Oliphant described his ketchup-heiress boss as "sensitive to black issues," saying she "traces interests in health care, human rights and the environment from her days of growing up in Africa."

"For decades, many of her black friends have referred to her as an African American," he claimed.

In a story headlined "White Woman Says She is African American, No Hyphen!" the Sentinel explained that Heinz Kerry had "long referred to herself as an African American since moving to the United States from Mozambique in 1964."

Oliphant justified his boss' description of herself as African American by saying she doesn't hyphenate the two words, saying that makes the term applicable to both blacks and whites who have come to the U.S. from Africa.

But Ron Walters, chairman of the political science department at Howard University, objected to Heinz Kerry's use of the term regardless of the hyphen.

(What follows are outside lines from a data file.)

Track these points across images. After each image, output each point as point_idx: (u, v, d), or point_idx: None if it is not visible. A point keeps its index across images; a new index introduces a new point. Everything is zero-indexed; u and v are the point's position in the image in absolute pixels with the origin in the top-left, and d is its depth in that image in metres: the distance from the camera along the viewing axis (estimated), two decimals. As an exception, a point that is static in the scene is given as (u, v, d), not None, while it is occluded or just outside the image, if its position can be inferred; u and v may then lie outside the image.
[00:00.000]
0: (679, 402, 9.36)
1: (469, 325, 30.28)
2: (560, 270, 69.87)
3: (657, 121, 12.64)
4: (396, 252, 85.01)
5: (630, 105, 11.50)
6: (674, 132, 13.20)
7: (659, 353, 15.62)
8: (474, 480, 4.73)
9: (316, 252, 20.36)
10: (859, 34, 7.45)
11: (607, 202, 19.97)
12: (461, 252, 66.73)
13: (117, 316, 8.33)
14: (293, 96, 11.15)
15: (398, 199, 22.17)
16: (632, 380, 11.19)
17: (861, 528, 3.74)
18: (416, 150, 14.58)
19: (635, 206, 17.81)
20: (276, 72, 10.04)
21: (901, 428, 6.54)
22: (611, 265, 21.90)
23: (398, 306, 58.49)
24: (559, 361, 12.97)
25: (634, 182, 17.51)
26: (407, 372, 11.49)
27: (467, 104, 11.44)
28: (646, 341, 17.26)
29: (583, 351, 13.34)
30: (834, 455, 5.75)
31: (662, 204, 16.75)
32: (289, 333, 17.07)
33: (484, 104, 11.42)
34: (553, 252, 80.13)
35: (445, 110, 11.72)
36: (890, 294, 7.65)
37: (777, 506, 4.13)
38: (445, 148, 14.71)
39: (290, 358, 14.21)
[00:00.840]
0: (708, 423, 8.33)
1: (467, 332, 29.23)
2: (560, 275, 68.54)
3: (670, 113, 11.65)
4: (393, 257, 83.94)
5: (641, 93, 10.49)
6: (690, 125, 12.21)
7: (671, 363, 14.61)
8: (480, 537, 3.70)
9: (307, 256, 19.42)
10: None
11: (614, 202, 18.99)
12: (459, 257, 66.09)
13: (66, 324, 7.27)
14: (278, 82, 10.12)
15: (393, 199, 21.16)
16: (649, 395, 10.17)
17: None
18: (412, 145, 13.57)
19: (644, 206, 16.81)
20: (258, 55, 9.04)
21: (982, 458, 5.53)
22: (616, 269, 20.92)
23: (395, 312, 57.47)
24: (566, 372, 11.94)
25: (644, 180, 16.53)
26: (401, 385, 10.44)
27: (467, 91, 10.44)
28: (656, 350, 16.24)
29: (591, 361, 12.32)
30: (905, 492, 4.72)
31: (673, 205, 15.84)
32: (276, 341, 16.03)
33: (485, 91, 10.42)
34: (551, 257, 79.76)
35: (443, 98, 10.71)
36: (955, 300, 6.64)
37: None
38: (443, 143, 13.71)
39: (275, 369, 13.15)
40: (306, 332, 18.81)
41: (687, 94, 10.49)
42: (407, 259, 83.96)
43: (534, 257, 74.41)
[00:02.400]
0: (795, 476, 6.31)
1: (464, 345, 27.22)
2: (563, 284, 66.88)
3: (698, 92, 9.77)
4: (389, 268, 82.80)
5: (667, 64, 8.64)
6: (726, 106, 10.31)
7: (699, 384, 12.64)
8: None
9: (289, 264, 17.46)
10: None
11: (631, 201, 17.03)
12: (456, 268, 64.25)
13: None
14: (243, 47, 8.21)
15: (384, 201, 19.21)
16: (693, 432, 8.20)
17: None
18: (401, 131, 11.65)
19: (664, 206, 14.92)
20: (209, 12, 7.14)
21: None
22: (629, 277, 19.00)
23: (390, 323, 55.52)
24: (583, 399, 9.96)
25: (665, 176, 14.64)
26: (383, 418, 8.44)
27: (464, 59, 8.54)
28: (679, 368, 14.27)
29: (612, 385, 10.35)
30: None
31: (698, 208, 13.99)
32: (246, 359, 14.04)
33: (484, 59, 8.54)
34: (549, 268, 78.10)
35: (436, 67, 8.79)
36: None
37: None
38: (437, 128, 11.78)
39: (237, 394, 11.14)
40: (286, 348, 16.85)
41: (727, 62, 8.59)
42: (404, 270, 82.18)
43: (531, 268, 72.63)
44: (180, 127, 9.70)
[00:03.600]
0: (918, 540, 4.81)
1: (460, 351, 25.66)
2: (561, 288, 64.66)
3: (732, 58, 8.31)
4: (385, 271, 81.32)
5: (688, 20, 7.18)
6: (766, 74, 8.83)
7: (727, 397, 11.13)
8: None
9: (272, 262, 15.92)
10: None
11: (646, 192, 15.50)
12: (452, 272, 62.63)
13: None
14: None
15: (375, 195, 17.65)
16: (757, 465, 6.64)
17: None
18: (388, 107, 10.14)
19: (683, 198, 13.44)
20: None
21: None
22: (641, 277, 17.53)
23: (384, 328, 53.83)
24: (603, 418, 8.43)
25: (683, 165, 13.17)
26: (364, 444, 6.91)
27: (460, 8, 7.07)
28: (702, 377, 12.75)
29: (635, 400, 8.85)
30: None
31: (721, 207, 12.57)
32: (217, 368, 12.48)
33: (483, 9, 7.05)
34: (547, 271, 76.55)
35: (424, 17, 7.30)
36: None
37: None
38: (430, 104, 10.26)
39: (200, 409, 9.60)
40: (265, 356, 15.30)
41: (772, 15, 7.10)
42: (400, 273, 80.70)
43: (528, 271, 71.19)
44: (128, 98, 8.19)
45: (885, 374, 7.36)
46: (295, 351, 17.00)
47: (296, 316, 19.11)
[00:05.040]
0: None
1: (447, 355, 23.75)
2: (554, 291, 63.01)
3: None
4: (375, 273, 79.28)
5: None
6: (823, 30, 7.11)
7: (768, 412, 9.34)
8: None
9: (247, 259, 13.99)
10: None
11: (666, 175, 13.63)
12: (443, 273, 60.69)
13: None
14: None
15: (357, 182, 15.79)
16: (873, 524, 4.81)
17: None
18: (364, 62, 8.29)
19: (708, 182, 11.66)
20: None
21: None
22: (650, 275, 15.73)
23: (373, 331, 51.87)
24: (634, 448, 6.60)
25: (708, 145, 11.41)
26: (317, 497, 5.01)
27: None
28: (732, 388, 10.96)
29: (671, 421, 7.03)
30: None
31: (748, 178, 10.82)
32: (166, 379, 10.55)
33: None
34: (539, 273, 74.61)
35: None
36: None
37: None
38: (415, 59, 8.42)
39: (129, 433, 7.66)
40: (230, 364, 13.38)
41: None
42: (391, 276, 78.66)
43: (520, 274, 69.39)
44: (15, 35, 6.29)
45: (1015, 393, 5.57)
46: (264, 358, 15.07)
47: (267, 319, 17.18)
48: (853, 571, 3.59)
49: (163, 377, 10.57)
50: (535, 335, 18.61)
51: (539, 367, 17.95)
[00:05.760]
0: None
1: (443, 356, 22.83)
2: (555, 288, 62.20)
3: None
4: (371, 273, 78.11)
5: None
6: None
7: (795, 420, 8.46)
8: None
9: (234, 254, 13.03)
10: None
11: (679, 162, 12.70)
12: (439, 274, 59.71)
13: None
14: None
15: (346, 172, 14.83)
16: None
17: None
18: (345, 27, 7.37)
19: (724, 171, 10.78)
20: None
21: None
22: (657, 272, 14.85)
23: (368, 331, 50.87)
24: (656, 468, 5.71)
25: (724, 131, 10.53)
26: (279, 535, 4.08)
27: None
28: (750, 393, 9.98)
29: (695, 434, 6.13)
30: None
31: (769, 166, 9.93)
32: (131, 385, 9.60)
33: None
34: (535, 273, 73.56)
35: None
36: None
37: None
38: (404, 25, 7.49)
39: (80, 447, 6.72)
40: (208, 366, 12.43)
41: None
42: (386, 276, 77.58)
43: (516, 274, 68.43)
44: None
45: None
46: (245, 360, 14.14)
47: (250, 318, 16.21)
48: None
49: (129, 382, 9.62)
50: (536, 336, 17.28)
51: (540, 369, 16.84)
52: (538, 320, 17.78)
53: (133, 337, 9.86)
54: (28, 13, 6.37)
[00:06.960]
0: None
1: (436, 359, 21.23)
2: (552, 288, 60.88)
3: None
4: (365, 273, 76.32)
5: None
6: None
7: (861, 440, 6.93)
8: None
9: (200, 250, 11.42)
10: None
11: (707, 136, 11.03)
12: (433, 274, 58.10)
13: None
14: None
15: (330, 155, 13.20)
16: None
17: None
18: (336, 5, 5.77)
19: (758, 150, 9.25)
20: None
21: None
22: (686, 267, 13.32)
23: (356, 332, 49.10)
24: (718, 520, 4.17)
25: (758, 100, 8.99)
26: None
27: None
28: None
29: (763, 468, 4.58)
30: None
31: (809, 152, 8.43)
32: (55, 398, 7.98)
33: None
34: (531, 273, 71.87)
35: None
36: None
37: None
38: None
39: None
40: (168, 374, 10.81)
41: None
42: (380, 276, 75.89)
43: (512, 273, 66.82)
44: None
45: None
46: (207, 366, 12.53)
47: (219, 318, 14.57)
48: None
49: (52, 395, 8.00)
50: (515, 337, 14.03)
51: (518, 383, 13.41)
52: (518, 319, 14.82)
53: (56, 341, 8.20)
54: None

Walters told the Sentinel that she was not African, but a European living in Africa.

"It doesn't change things," Walters said. "It's not a consistent usage. Some people use the hyphen, and some people don't. They mean the same thing."

Heinz Kerry's description of herself as African American at a 1993 gathering of the Distinguished Daughters of Pennsylvania caused a "storm of criticism" from local black leaders, the Baltimore Sun noted on Tuesday.

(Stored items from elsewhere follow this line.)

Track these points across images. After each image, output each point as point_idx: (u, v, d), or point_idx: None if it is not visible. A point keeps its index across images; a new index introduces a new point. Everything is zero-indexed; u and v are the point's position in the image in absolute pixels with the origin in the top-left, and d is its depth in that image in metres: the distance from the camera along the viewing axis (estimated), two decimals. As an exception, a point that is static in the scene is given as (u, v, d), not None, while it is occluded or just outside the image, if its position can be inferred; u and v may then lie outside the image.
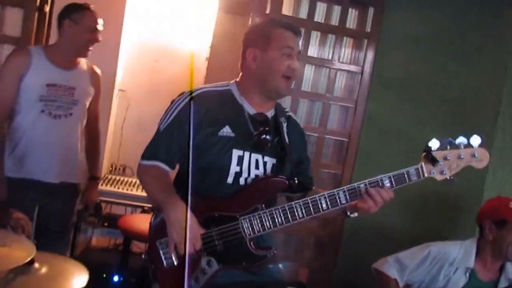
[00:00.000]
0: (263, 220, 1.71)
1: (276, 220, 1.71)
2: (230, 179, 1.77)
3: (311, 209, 1.71)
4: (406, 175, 1.75)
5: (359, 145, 3.35)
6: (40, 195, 2.63)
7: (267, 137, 1.80)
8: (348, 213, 1.79)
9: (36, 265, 1.66)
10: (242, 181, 1.78)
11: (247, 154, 1.79)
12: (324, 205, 1.71)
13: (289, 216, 1.71)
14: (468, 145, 1.71)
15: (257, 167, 1.81)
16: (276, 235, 3.41)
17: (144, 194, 3.35)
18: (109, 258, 3.54)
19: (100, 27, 2.66)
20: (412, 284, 2.51)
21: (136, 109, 4.41)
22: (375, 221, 3.31)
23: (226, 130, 1.78)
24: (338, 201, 1.71)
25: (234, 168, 1.77)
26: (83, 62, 2.76)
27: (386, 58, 3.32)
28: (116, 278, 3.31)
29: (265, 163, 1.82)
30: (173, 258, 1.71)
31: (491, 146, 3.03)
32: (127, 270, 3.27)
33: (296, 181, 1.82)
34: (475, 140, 1.70)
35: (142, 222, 2.93)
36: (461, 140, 1.70)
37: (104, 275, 3.34)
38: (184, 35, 4.46)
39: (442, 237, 2.96)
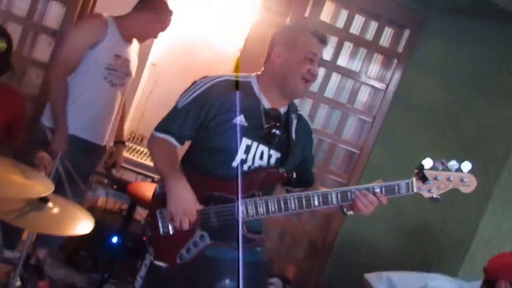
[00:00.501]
0: (258, 206, 1.82)
1: (270, 208, 1.82)
2: (235, 164, 1.87)
3: (304, 203, 1.81)
4: (396, 187, 1.82)
5: (369, 160, 3.44)
6: (80, 152, 2.76)
7: (277, 131, 1.89)
8: (345, 211, 1.88)
9: (50, 204, 1.79)
10: (245, 168, 1.88)
11: (255, 144, 1.88)
12: (316, 202, 1.81)
13: (282, 207, 1.82)
14: (459, 170, 1.78)
15: (261, 158, 1.90)
16: (271, 229, 3.56)
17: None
18: (111, 219, 3.62)
19: None
20: None
21: (164, 84, 4.52)
22: (370, 237, 3.42)
23: (241, 119, 1.86)
24: (330, 200, 1.81)
25: (240, 155, 1.86)
26: None
27: (411, 81, 3.40)
28: (115, 239, 3.44)
29: (270, 156, 1.91)
30: (169, 227, 1.83)
31: (495, 184, 3.10)
32: (126, 234, 3.38)
33: (294, 176, 1.92)
34: (466, 166, 1.78)
35: (150, 190, 3.04)
36: (453, 163, 1.77)
37: (105, 235, 3.48)
38: (223, 24, 4.57)
39: (429, 264, 3.04)
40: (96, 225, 3.39)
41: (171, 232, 1.83)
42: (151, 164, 3.52)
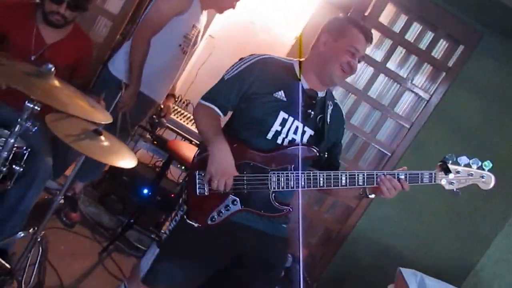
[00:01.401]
0: (289, 179, 1.92)
1: (300, 183, 1.93)
2: (270, 135, 1.98)
3: (332, 181, 1.93)
4: (420, 176, 1.94)
5: (398, 164, 3.54)
6: (137, 106, 2.95)
7: (311, 111, 2.02)
8: (368, 194, 1.99)
9: (102, 137, 1.98)
10: (279, 140, 1.99)
11: (291, 119, 1.99)
12: (343, 181, 1.92)
13: (312, 182, 1.93)
14: (480, 168, 1.88)
15: (295, 132, 2.00)
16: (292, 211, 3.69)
17: (195, 130, 3.65)
18: (145, 172, 3.80)
19: None
20: None
21: (217, 58, 4.66)
22: (383, 236, 3.53)
23: (280, 94, 1.98)
24: (356, 181, 1.92)
25: (276, 127, 1.97)
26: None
27: (455, 97, 3.47)
28: (146, 191, 3.65)
29: (303, 132, 2.02)
30: (205, 188, 1.94)
31: (514, 212, 3.16)
32: (157, 188, 3.55)
33: (326, 155, 2.03)
34: (487, 165, 1.88)
35: (188, 149, 3.24)
36: (475, 161, 1.88)
37: (137, 184, 3.69)
38: (284, 11, 4.68)
39: (435, 271, 3.13)
40: (131, 174, 3.63)
41: (206, 194, 1.94)
42: (191, 127, 3.70)
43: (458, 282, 3.13)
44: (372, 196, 1.99)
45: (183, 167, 3.51)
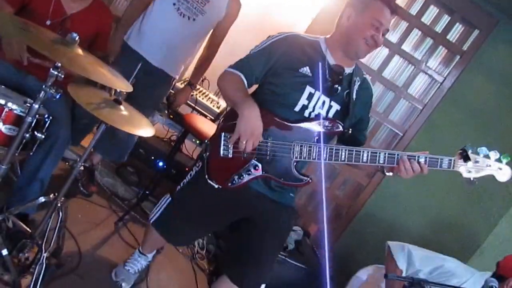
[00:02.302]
0: (312, 150, 1.97)
1: (322, 154, 1.97)
2: (297, 108, 2.03)
3: (353, 157, 1.96)
4: (439, 161, 1.95)
5: (409, 144, 3.58)
6: (147, 76, 2.90)
7: (337, 86, 2.05)
8: (385, 171, 2.02)
9: (122, 107, 2.06)
10: (306, 114, 2.04)
11: (317, 93, 2.03)
12: (364, 158, 1.96)
13: (333, 156, 1.97)
14: (498, 160, 1.93)
15: (322, 107, 2.05)
16: (303, 188, 3.74)
17: (210, 105, 3.72)
18: (161, 146, 3.90)
19: None
20: None
21: (235, 37, 4.67)
22: (392, 214, 3.59)
23: (306, 70, 2.03)
24: (377, 159, 1.96)
25: (303, 101, 2.02)
26: None
27: (468, 81, 3.49)
28: (161, 164, 3.74)
29: (330, 107, 2.07)
30: (229, 151, 1.99)
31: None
32: (172, 161, 3.64)
33: (350, 131, 2.06)
34: (505, 158, 1.93)
35: (203, 124, 3.30)
36: (494, 153, 1.93)
37: (153, 157, 3.78)
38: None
39: (441, 250, 3.20)
40: (147, 147, 3.71)
41: (229, 156, 1.99)
42: (206, 102, 3.75)
43: (465, 260, 3.18)
44: (390, 174, 2.02)
45: (197, 141, 3.58)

At the time, she was weighing a Senate run to replace her recently deceased husband, John Heinz, whose 1991 death made her heir to the Heinz Foods fortune and one of the wealthiest women in the U.S.

But as recently as 1995 - the year she married Sen. John Kerry - the Mozambican emigre was touting her African roots, according to Tuesday's Sun report.

A call to Sen. Kerry's presidential campaign inquiring whether his wife still refers to herself as African American was not returned by press time.

A spokesman for Sen. John Edwards declined to comment on the flap.

Rachel Nordlinger, spokeswoman for the Rev. Al Sharpton, said she had brought Mrs. Heinz Kerry's "African American" claim to his attention and was awaiting his response.